_BRIEF_
Copy out all the lines of the data that hold the word "Books".

_PROVIDED RECORDS_
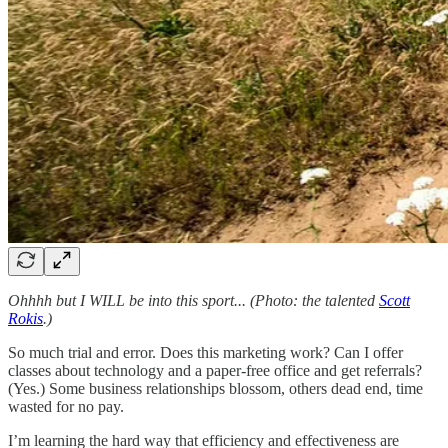
Ohhhh but I WILL be into this sport... (Photo: the talented
Scott
Rokis
.)
So much trial and error. Does this marketing work? Can I offer
classes about technology and a paper-free office and get referrals?
(Yes.) Some business relationships blossom, others dead end, time
wasted for no pay.
I’m learning the hard way that efficiency and effectiveness are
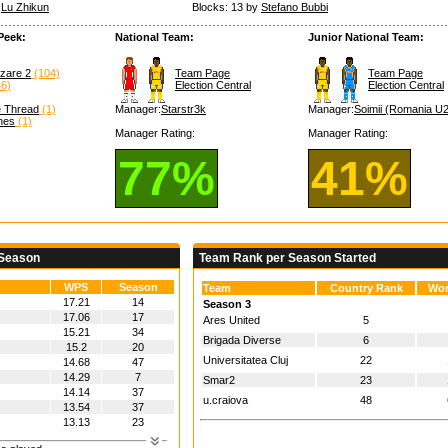
y
Lu Zhikun
Blocks: 13 by
Stefano Bubbi
Peek:
National Team:
Junior National Team:
nzare 2
(104)
Team Page
Team Page
6)
Election Central
Election Central
e Thread
(1)
Manager:
Starstr3k
Manager:
Soimii (Romania U
hes
(1)
Manager Rating:
Manager Rating:
77%
41%
 Season
Team Rank per Season Started
WPS
Season
Team
Country Rank
Wor
17.21
14
Season 3
17.06
17
Ares United
5
15.21
34
Brigada Diverse
6
15.2
20
Universitatea Cluj
22
14.68
47
14.29
7
Smar2
23
14.14
37
u.craiova
48
13.54
37
13.13
23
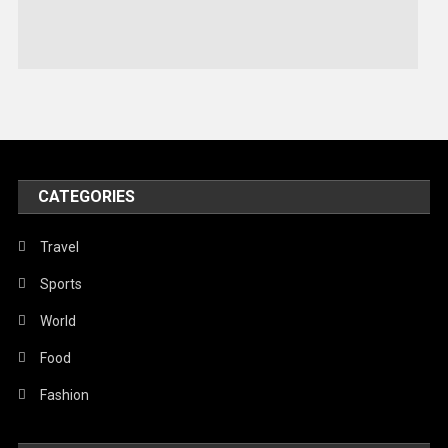
Stories Of Pain
Technology
Travel
United Nations
World
CATEGORIES
Travel
Sports
World
Food
Fashion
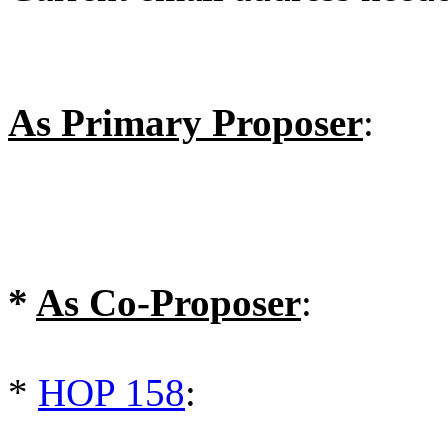
As Primary Proposer
:
*
As Co-Proposer
:
*
HOP 158
:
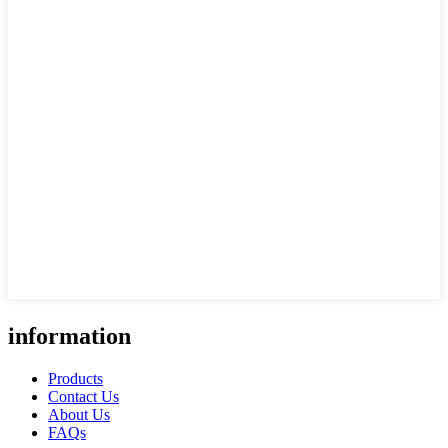
information
Products
Contact Us
About Us
FAQs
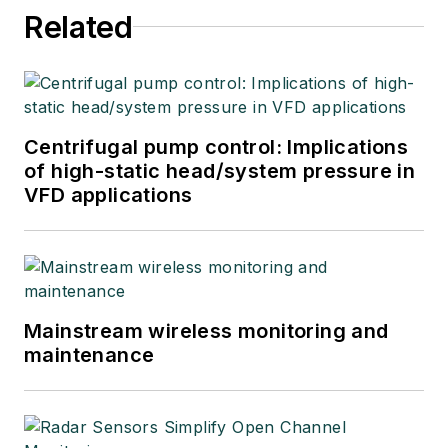
Related
Centrifugal pump control: Implications
of high-static head/system pressure in
VFD applications
Mainstream wireless monitoring and
maintenance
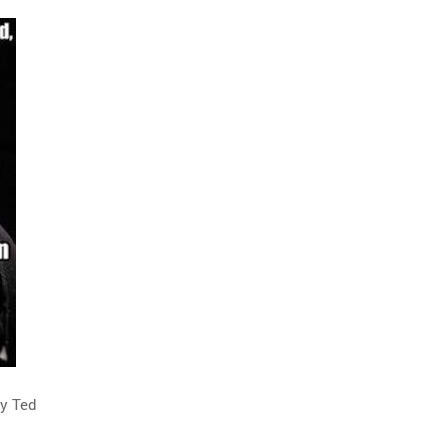
by Ted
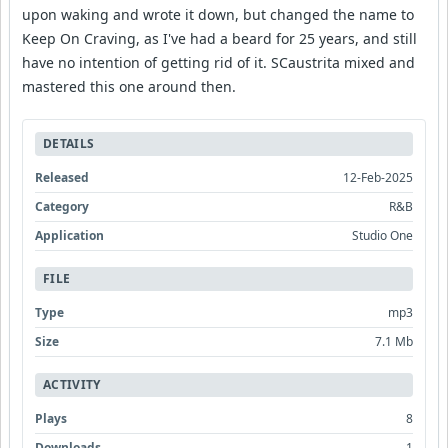
upon waking and wrote it down, but changed the name to
Keep On Craving, as I've had a beard for 25 years, and still
have no intention of getting rid of it. SCaustrita mixed and
mastered this one around then.
DETAILS
Released
12-Feb-2025
Category
R&B
Application
Studio One
FILE
Type
mp3
Size
7.1 Mb
ACTIVITY
Plays
8
Downloads
1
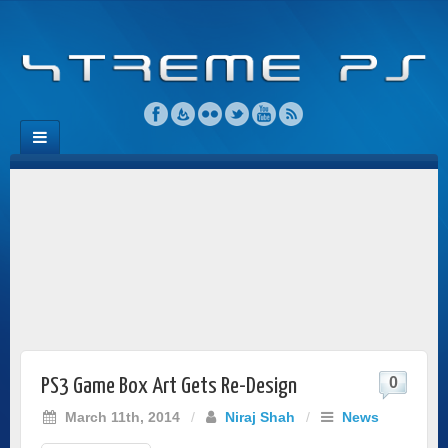
0
PS3 Game Box Art Gets Re-Design
March 11th, 2014
/
Niraj Shah
/
News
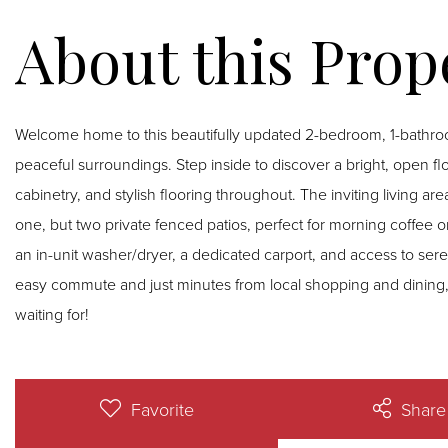
Welcome home to this beautifully updated 2-bedroom, 1-bathr
peaceful surroundings. Step inside to discover a bright, open fl
cabinetry, and stylish flooring throughout. The inviting living a
one, but two private fenced patios, perfect for morning coffee 
an in-unit washer/dryer, a dedicated carport, and access to sere
easy commute and just minutes from local shopping and dining, 
waiting for!
Favorite
Share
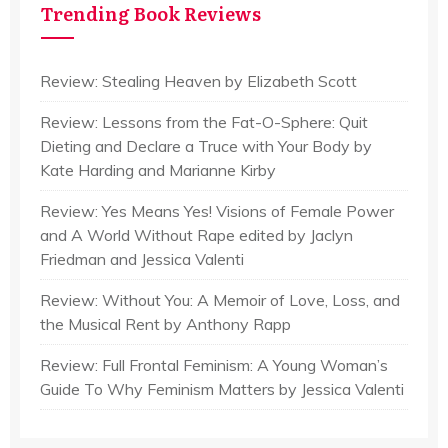
Trending Book Reviews
Review: Stealing Heaven by Elizabeth Scott
Review: Lessons from the Fat-O-Sphere: Quit
Dieting and Declare a Truce with Your Body by
Kate Harding and Marianne Kirby
Review: Yes Means Yes! Visions of Female Power
and A World Without Rape edited by Jaclyn
Friedman and Jessica Valenti
Review: Without You: A Memoir of Love, Loss, and
the Musical Rent by Anthony Rapp
Review: Full Frontal Feminism: A Young Woman’s
Guide To Why Feminism Matters by Jessica Valenti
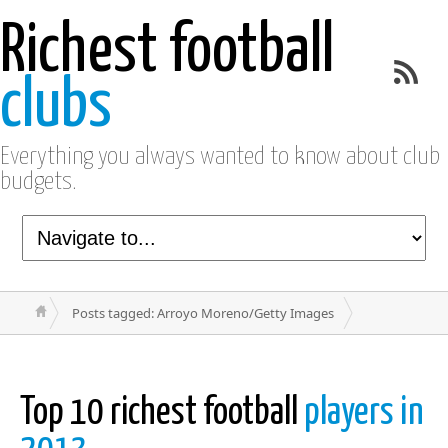
Richest football
clubs
Everything you always wanted to know about club
budgets.
Posts tagged: Arroyo Moreno/Getty Images
Top 10 richest football
players in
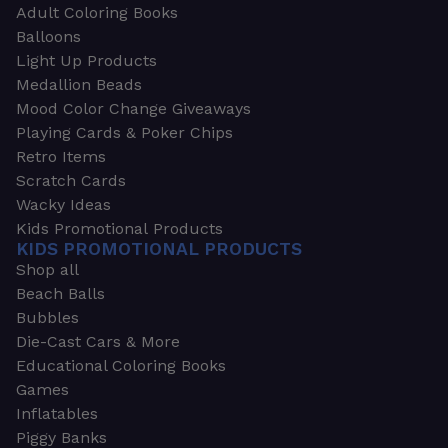
Adult Coloring Books
Balloons
Light Up Products
Medallion Beads
Mood Color Change Giveaways
Playing Cards & Poker Chips
Retro Items
Scratch Cards
Wacky Ideas
Kids Promotional Products
KIDS PROMOTIONAL PRODUCTS
Shop all
Beach Balls
Bubbles
Die-Cast Cars & More
Educational Coloring Books
Games
Inflatables
Piggy Banks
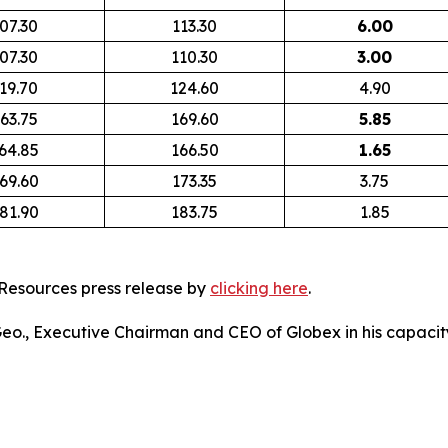
07.30
113.30
6.00
07.30
110.30
3.00
19.70
124.60
4.90
63.75
169.60
5.85
64.85
166.50
1.65
69.60
173.35
3.75
81.90
183.75
1.85
Resources press release by
clicking here
.
 Geo., Executive Chairman and CEO of Globex in his capacity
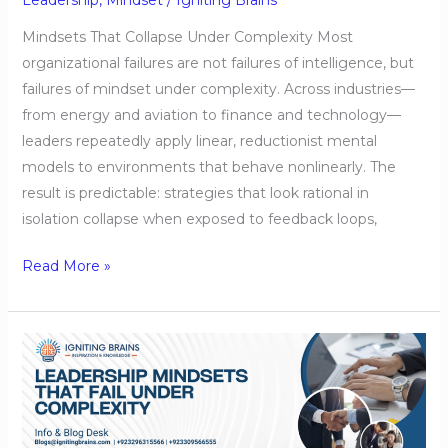
Mindsets That Collapse Under Complexity Most
organizational failures are not failures of intelligence, but
failures of mindset under complexity. Across industries—
from energy and aviation to finance and technology—
leaders repeatedly apply linear, reductionist mental
models to environments that behave nonlinearly. The
result is predictable: strategies that look rational in
isolation collapse when exposed to feedback loops,
Read More »
Leadership
Mindsets
That
Fail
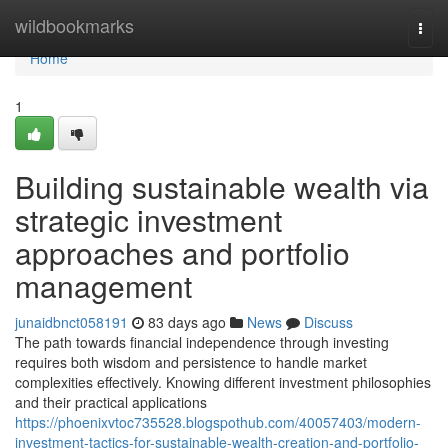
Home
wildbookmarks
Togg
navi
Home
1
Building sustainable wealth via
strategic investment
approaches and portfolio
management
junaidbnct058191
83 days ago
News
Discuss
The path towards financial independence through investing
requires both wisdom and persistence to handle market
complexities effectively. Knowing different investment philosophies
and their practical applications
https://phoenixvtoc735528.blogspothub.com/40057403/modern-
investment-tactics-for-sustainable-wealth-creation-and-portfolio-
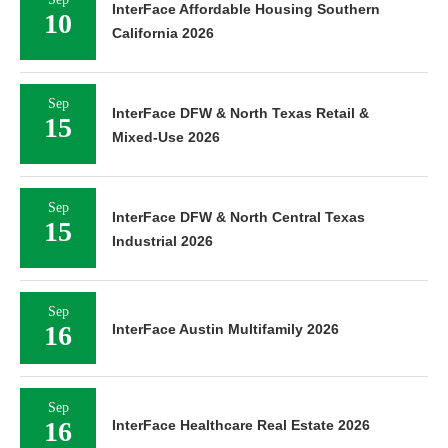
InterFace Affordable Housing Southern
10
California 2026
Sep
InterFace DFW & North Texas Retail &
15
Mixed-Use 2026
Sep
InterFace DFW & North Central Texas
15
Industrial 2026
Sep
16
InterFace Austin Multifamily 2026
Sep
16
InterFace Healthcare Real Estate 2026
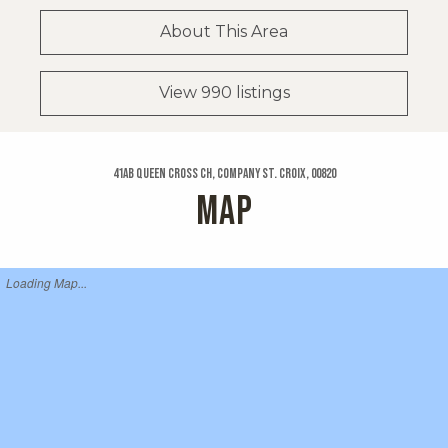
About This Area
View 990 listings
41ab Queen Cross Ch, Company St. Croix, 00820
MAP
Loading Map...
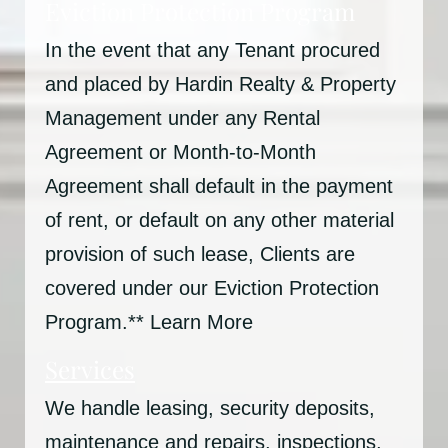
Eviction Protection Program
In the event that any Tenant procured
and placed by Hardin Realty & Property
Management under any Rental
Agreement or Month-to-Month
Agreement shall default in the payment
of rent, or default on any other material
provision of such lease, Clients are
covered under our Eviction Protection
Program.** Learn More
Services
We handle leasing, security deposits,
maintenance and repairs, inspections,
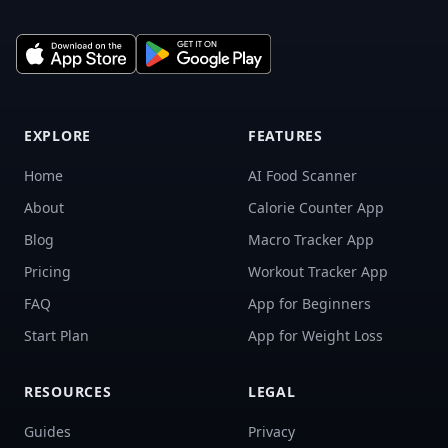
EXPLORE
FEATURES
Home
AI Food Scanner
About
Calorie Counter App
Blog
Macro Tracker App
Pricing
Workout Tracker App
FAQ
App for Beginners
Start Plan
App for Weight Loss
RESOURCES
LEGAL
Guides
Privacy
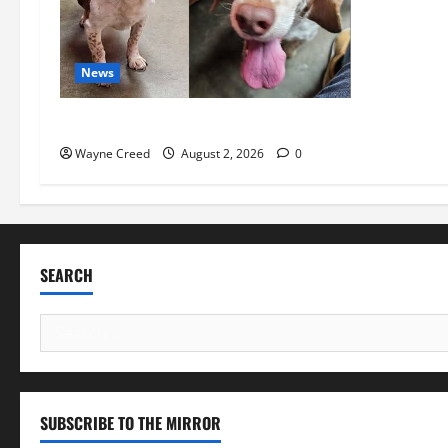
News
Pet of the Week: Meet Oakley
Wayne Creed
August 2, 2026
0
SEARCH
Search
for:
SUBSCRIBE TO THE MIRROR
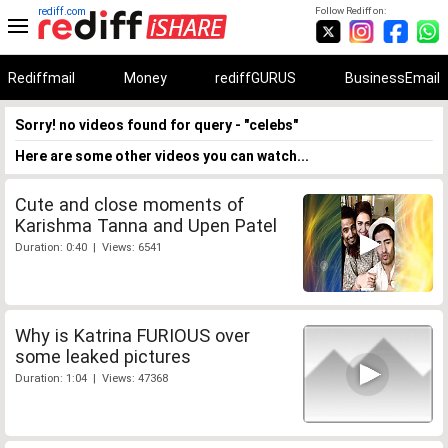
rediff.com
Follow Rediff on:
Rediffmail
Money
rediffGURUS
BusinessEmail
Sorry! no videos found for query - "celebs"
Here are some other videos you can watch...
Cute and close moments of
Karishma Tanna and Upen Patel
Duration: 0:40 | Views: 6541
Why is Katrina FURIOUS over
some leaked pictures
Duration: 1:04 | Views: 47368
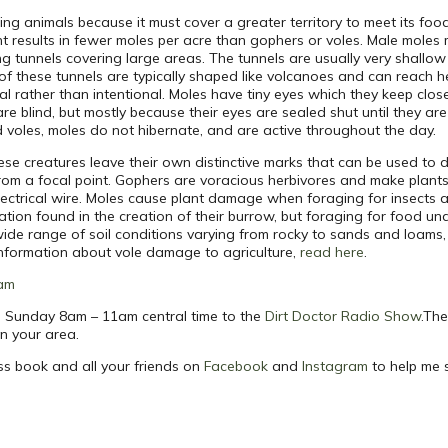
g animals because it must cover a greater territory to meet its foo
nt results in fewer moles per acre than gophers or voles. Male moles
ng tunnels covering large areas. The tunnels are usually very shallo
 these tunnels are typically shaped like volcanoes and can reach hei
al rather than intentional. Moles have tiny eyes which they keep close
 blind, but mostly because their eyes are sealed shut until they are
 voles, moles do not hibernate, and are active throughout the day.
hese creatures leave their own distinctive marks that can be used to
rom a focal point. Gophers are voracious herbivores and make plants
electrical wire. Moles cause plant damage when foraging for insects 
ation found in the creation of their burrow, but foraging for food und
a wide range of soil conditions varying from rocky to sands and loams,
 information about vole damage to agriculture,
read here
.
am
ach Sunday 8am – 11am central time to the
Dirt Doctor Radio Show
.The
in your area.
ss book and all your friends on
Facebook
and
Instagram
to help me 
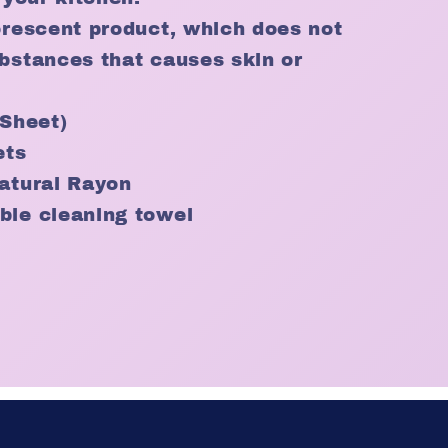
orescent product, which does not
bstances that causes skin or
 (Sheet)
ets
atural Rayon
ble cleaning towel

_SOLUTION TO THIS TASK_
Adult Coloring Books
Educational Coloring Books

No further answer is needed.